If you want to see my 📓 notebooks where I have done some interesting analysis on the datasets which I have used in this project then you can se them in my [**@arv-anshul/notebooks**](https://github.com/arv-anshul/notebooks/tree/main/yt-watch-history) github repository.

### Tech Stack

![Docker](https://img.shields.io/badge/Docker-2496ED?logo=docker&logoColor=fff)

![FastAPI](https://img.shields.io/badge/FastAPI-009688?logo=fastapi&logoColor=fff)

![MLflow](https://img.shields.io/badge/MLflow-0194E2?logo=mlflow&logoColor=fff)

![MongoDB](https://img.shields.io/badge/MongoDB-47A248?logo=mongodb&logoColor=fff)

![NLTK](https://img.shields.io/badge/NLTK-3776AB?logo=python&logoColor=fff)

![Plotly](https://img.shields.io/badge/Plotly-3F4F75?logo=plotly&logoColor=fff)

![Polars](https://img.shields.io/badge/Polars-CD792C?logo=polars&logoColor=fff)

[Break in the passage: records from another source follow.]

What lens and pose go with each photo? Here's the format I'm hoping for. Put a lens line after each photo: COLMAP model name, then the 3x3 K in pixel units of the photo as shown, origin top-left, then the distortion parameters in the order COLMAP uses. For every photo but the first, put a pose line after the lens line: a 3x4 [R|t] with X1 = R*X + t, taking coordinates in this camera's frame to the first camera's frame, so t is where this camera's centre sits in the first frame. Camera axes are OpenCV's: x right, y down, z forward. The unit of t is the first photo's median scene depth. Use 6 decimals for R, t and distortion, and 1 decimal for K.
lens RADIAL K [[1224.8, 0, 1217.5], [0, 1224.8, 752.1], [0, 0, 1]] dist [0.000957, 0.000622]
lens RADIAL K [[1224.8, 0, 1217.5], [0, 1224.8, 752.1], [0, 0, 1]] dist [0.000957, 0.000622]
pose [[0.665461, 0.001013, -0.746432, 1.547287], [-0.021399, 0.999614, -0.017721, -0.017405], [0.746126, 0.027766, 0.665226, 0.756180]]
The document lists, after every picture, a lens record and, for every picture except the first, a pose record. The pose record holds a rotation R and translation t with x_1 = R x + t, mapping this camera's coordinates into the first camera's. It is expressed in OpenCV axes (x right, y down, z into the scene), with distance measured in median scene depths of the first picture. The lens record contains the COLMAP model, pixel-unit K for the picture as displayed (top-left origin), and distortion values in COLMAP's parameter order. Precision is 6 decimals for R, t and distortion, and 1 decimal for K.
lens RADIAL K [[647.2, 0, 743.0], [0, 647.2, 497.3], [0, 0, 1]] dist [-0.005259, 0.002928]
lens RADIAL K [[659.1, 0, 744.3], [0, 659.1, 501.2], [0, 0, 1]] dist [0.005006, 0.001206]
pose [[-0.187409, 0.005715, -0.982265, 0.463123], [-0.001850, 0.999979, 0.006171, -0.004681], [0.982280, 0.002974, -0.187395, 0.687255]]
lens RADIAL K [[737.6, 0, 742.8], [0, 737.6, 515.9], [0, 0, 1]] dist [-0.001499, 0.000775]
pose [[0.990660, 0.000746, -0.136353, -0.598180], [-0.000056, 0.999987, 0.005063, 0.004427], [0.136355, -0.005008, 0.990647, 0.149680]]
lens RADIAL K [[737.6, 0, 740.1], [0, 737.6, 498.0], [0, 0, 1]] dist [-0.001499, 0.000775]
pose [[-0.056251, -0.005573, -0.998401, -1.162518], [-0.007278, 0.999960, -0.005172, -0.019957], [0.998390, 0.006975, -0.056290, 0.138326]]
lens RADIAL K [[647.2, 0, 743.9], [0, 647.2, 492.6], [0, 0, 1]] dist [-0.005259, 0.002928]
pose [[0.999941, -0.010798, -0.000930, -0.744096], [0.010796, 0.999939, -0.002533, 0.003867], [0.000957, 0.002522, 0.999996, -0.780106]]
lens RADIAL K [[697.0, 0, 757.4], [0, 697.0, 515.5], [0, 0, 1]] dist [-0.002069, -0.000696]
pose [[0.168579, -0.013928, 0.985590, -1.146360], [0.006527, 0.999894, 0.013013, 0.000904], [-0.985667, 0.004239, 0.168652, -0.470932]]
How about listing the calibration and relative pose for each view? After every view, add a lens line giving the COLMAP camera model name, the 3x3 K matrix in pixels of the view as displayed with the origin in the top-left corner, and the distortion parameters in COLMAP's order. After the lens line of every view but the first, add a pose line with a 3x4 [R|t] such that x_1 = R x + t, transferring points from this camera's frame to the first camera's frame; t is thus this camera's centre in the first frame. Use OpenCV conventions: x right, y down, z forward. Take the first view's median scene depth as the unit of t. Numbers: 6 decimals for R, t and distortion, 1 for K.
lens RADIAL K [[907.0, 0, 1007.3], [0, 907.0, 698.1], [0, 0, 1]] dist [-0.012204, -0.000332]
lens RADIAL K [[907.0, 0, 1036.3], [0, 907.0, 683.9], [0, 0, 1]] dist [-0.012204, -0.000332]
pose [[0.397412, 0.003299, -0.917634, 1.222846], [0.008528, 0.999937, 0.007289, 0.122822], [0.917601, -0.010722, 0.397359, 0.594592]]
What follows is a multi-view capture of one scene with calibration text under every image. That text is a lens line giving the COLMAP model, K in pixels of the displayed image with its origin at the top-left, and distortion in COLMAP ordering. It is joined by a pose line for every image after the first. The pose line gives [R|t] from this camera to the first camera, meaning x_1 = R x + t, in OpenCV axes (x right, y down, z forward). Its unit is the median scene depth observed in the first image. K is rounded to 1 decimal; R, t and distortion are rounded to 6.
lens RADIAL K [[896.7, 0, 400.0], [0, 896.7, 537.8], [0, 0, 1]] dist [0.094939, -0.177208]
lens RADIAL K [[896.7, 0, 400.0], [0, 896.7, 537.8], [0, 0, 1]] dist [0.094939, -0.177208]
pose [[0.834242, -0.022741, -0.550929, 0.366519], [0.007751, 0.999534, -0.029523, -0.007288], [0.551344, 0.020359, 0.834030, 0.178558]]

![Pydantic](https://img.shields.io/badge/Pydantic-E92063?logo=pydantic&logoColor=fff)

![Ruff](https://img.shields.io/badge/Ruff-FCC21B?logo=ruff&logoColor=000)

![scikit-learn](https://img.shields.io/badge/scikit--learn-F7931E?logo=scikitlearn&logoColor=fff)

![Streamlit](https://img.shields.io/badge/Streamlit-FF4B4B?logo=streamlit&logoColor=fff)

![YouTube Badge](https://img.shields.io/badge/YouTube-F00?logo=youtube&logoColor=fff)

## Project Setup Guide

This guide helps you set up and run this project using Docker Compose. The project consists of a frontend and backend service.

### Prerequisites

- [🍀 MongoDB Database URL](https://mongodb.com)

- [💥 Youtube Data v3 API Key](https://developers.google.com/youtube/v3/docs/)

- [🐳 Docker](https://www.docker.com/get-started)

- [🐳 Docker Compose](https://docs.docker.com/compose/install/)

### Steps to Set Up

1. Clone the Repository:

   ```bash

   git clone https://github.com/arv-anshul/yt-watch-history

   ```

2. Configuration:

   - Open the `docker-compose.yml` file in the project root.

   - Set the following environment variables in the `frontend` service:

     - `YT_API_KEY`: Replace `null` with your YouTube API key.

     - `API_HOST`: Should match the name of the backend service **(`backend` in this case)**.

     - `API_PORT`: Port number for the backend service **(default is `8001`)**.

     - `LOG_LEVEL`: Logging level **(default is `INFO`)**.

   - Set the following environment variables in the `backend` service:

     - `MONGODB_URL`: Replace `null` with your MongoDB URL.

     - `API_PORT`: Port number for the backend service **(default is `8001`)**.

     - `API_HOST`: Set to `"0.0.0.0"`.

     - `LOG_LEVEL`: Logging level **(default is `INFO`)**.

3. Build and Run:

   ```bash

   docker-compose up --build

   ```

4. Access the application:

   - **Frontend:** Open a browser and go to `http://localhost:8501`.

   - **Backend:** Accessed internally via the configured API endpoints. Or access locally at `http://0.0.0.0:8001`.

> [!NOTE]

>

> - Frontend service runs on port `8501` locally.

> - Backend service runs on port `8001` locally.

> - Make sure no other services are running on these ports.

> - `/frontend` and `/backend` directories are mounted as volumes for the respective services.

> - `/frontend/data` and `/backend/ml_models` directories are mounted for persistent data storage.